Just look at some of the logo-splattered (and in my opinion, horrifically unrefined) pieces the brand has put out in the last few years that many people spent thousands of dollars on:
And while I can not argue that LV products are good quality, I can argue that their ubiquitousness and universality have diminished the luxury of the brand in my eyes. This is probably a great time to insert the #FirstWorldProblems hashtag, no?
Going back to the interview mentioned above, Mr. Thomas also brought up how Hermes is a brand that has always invested in quality. He noted that the founder of Hermès really started out in the 1830’s making top-quality horse saddles and harnesses, which were used by aristocrats and nobles in that time period. That’s how the brand name became known by American billionaires and Russian czars – and how they were afforded the ability to expand into other top-quality areas such as the bags for which women everywhere covet.
But if you look at Hermès products, very few of them feature obnoxious logos. I have owned a couple of pieces (alas, no bags) which have all been of top notch quality. The Hermès brand has been copied, sure, but the true luxury in owning an Hermès bag is in the quality of the leather and craftsmanship which goes into making them, and not that they were falsely slapped together with a serger and glue gun in China.
As a comparison to the LV pieces above, here are some of the more famous (and classically styled, sans-logo) Hermès pieces:
If you’re interested in reading a great book about the implications and costs of the counterfeit items for these luxury brands, I highly recommend Dana Thomas’s book Deluxe: How Luxury Lost Its Luster. It’s a great look into how luxury brands are no longer luxury. The summary of the book explains it perfectly:
Once luxury was available only to the rarefied and aristocratic world of old money and royalty. It offered a history of tradition, superior quality, and a pampered buying experience. Today, however, luxury is simply a product packaged and sold by multibillion-dollar global corporations focused on growth, visibility, brand awareness, advertising, and, above all, profits. Award-winning journalist Dana Thomas digs deep into the dark side of the luxury industry to uncover all the secrets that Prada, Gucci, and Burberry don?t want us to know. Deluxe is an uncompromising look behind the glossy façade that will enthrall anyone interested in fashion, finance, or culture.
I also can recommend one of my favorite books of all-time, a book called Bringing Home the Birkin by Michael Tonello, a true story about a man who travelled all over Europe buying and then re-selling Hermès products. It’s hilarious, fascinating and best of all now that it’s in paperback, only $8.99. It’s synopsis doesn’t give it enough credit…

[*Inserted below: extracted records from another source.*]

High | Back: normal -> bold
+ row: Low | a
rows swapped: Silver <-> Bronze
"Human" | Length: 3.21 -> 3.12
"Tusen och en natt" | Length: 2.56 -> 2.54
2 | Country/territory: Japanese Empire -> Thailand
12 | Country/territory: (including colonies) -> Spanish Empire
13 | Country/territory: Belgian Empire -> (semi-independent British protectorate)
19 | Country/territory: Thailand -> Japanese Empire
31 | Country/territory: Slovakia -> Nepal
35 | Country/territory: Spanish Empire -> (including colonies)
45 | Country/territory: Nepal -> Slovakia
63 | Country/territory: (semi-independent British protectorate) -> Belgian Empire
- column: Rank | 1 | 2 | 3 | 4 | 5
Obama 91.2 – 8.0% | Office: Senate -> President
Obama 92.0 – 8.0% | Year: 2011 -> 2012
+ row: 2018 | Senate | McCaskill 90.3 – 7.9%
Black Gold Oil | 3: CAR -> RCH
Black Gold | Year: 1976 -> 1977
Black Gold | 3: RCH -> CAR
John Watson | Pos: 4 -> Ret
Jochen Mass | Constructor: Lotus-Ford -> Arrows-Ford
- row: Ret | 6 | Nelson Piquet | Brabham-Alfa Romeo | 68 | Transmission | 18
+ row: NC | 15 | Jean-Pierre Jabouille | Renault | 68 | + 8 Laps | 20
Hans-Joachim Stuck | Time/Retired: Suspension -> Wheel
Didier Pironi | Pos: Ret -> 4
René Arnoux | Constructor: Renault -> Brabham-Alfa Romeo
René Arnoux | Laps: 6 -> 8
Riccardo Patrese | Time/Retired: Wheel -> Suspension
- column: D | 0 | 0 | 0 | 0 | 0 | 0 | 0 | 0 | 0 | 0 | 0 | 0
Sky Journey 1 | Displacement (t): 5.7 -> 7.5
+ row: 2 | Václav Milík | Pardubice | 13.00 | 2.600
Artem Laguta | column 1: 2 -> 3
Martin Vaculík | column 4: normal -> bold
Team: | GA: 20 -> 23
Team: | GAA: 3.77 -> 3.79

For more than twenty years, the Hermès Birkin bag has been the iconic symbol of fashion, luxury, and wealth. With a fabled waiting list of more than two years to purchase one, the average fashionista has a better chance of climbing Mount Everest in Prada pumps than of possessing this coveted carryall. Unless, of course, she happens to know Michael Tonello. . . With down-to-earth wit, Michael Tonello chronicles the unusual ventures that took him to nearly every continent—and from eBay to Paris auction houses and into the lives of celebrities and poseurs alike—on the road to becoming a successful entrepreneur and Robin Hood to thousands of desperate rich women.